# Description of the task
Continue the commentary on classified intelligence briefings to Congress, starting right after its final sentence.

# Document extract
Pelosi, Daschle and Rockefeller each privately expressed dismay over the spying program -- in secret. They didn't go public with their concerns because they were bound by rules governing classified briefings of congressional members. These classified briefings were launched more than 20 years ago as a reform in the oversight of the nation's spy apparatus. But like many other reforms, classified briefings have become perverted and, in the hands of President Bush and Vice President Cheney, have become gags that prevent Congress members from doing their job.

In the mid-1970s, abuses by the CIA and the FBI led to a series of reforms that included the formation of House and Senate oversight committees. Members of these committees received classified briefings on secret operations conducted by the U.S. government. The briefings were seen as a way for Congress to exert some control over the president.

The concept is proving to be flawed, however. As a condition of receiving a classified briefing, the congressional member agrees not to disclose any of the contents. That creates a double bind. The member can object but only privately.

Pelosi got caught in this bind. If she blows the whistle on the spy program, she ran the risk of being stripped of her security clearance -- and sanctioned by the Republican-controlled House. Even worse, she might have betrayed some of her closest political allies, such as the ranking Democrat on the House Intelligence Committee, Jane Harman, who seems to have approved the secret spying program. So Pelosi shut her mouth, kept her grave misgivings private -- and betrayed the American people.

# Data extracts

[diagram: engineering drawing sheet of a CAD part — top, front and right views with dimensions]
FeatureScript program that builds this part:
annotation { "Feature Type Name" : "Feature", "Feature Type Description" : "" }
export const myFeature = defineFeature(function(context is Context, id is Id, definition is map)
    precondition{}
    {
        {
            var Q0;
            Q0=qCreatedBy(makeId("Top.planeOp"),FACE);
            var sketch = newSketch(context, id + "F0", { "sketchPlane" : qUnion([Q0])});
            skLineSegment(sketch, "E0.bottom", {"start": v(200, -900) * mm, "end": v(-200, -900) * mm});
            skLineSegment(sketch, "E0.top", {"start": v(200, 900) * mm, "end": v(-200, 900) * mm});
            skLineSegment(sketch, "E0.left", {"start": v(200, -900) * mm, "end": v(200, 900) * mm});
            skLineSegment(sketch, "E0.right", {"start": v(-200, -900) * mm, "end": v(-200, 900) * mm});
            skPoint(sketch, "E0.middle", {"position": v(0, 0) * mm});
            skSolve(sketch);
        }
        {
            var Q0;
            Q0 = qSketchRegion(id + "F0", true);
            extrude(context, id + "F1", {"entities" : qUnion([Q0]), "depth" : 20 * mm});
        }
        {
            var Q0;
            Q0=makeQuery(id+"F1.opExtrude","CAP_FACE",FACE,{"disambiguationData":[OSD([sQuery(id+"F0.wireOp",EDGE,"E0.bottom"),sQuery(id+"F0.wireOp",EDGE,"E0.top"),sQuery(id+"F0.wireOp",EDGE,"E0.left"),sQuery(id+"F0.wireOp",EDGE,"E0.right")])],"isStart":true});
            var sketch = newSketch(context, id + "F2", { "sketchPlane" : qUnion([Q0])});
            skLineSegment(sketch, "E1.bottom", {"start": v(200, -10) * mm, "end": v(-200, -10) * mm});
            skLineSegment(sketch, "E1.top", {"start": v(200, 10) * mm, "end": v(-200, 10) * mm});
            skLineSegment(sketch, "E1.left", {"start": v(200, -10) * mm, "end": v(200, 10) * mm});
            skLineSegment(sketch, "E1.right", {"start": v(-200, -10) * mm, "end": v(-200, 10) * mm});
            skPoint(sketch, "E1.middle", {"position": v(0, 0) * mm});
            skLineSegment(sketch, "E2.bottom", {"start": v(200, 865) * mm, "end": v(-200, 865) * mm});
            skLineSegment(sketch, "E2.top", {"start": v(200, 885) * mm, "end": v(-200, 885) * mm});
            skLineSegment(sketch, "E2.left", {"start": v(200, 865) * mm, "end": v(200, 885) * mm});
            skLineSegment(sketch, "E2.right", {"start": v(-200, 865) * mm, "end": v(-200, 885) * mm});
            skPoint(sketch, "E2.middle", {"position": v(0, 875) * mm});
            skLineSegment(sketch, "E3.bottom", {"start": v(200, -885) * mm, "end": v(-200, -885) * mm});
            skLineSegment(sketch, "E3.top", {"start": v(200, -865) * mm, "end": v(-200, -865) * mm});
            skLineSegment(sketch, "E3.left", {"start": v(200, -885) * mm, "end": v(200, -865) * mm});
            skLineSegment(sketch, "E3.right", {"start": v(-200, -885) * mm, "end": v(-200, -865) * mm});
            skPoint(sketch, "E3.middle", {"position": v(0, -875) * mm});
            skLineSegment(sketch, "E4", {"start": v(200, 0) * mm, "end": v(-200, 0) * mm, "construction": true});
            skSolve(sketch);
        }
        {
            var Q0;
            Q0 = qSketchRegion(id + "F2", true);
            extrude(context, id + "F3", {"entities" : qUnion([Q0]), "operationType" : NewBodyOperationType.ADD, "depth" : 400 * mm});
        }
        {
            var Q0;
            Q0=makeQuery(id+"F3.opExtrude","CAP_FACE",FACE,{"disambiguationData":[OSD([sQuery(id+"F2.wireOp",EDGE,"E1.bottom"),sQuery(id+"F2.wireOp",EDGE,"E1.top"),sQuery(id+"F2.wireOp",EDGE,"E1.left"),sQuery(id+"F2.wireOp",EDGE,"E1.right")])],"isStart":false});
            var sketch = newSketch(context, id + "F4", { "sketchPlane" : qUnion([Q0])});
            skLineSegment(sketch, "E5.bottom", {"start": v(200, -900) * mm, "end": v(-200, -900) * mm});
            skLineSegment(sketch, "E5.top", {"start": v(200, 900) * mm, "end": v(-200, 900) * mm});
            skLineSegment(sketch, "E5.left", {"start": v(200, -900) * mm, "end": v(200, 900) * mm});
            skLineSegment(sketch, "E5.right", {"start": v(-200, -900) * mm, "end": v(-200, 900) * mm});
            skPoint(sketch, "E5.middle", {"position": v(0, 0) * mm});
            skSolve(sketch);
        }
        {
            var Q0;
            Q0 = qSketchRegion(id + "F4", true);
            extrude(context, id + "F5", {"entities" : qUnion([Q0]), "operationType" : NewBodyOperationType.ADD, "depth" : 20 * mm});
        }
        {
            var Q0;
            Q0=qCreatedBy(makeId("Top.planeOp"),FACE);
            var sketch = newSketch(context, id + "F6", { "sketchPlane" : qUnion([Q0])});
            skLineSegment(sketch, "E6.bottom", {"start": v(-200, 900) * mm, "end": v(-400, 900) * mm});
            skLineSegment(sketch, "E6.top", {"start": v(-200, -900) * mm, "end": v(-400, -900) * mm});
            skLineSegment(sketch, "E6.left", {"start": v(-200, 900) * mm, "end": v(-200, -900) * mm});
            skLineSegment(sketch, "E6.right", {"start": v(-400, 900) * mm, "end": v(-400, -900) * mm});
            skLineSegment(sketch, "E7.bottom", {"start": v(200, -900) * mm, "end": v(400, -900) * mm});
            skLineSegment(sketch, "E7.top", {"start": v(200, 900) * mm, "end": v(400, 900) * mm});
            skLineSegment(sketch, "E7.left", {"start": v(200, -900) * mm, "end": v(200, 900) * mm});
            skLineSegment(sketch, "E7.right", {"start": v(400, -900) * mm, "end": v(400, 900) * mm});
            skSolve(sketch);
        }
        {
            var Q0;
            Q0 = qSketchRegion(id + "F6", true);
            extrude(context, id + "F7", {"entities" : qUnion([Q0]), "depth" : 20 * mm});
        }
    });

# Solved problem
She didn't have to. She could have blown the whistle on the program. Such whistle-blowing is rare but not unprecedented. In 1995, for instance, then-Rep. Robert G. Torricelli, D-N.J., was told by a State Department employee that a paid CIA informant, Guatemalan Col. Julio Roberto Alpirez, was involved in the killing of an American citizen's husband. Then a member of the House Intelligence Committee, Torricelli complained the CIA was doing nothing to uncover the facts of the case for the widow, Jennifer Harbury.

Of course, Alpirez's identity and ties to the CIA were classified; Torricelli revealed them anyway. In March 1995, Torricelli listed Alpirez's name and his connection to the CIA in a letter to President Clinton and gave a copy of the letter to the New York Times. Torricelli was sanctioned for his actions, but they stand as a reminder that members of Congress can blow the whistle on classified briefings in extraordinary circumstances. Bush's domestic spying program qualifies.

Little more than a year ago, President Bush stood for re-election. Didn't the American people deserve to know that he'd authorized a secret domestic spying program? Pelosi opposed Bush, knew about the program -- and didn't say a word. Neither did Rockefeller or Daschle.

The failure of these Democrats to risk personal censure for the greater public good can give the impression there is actually only one political party in the U.S., and that opposition and dissent on issues of security in Washington are only a mirage.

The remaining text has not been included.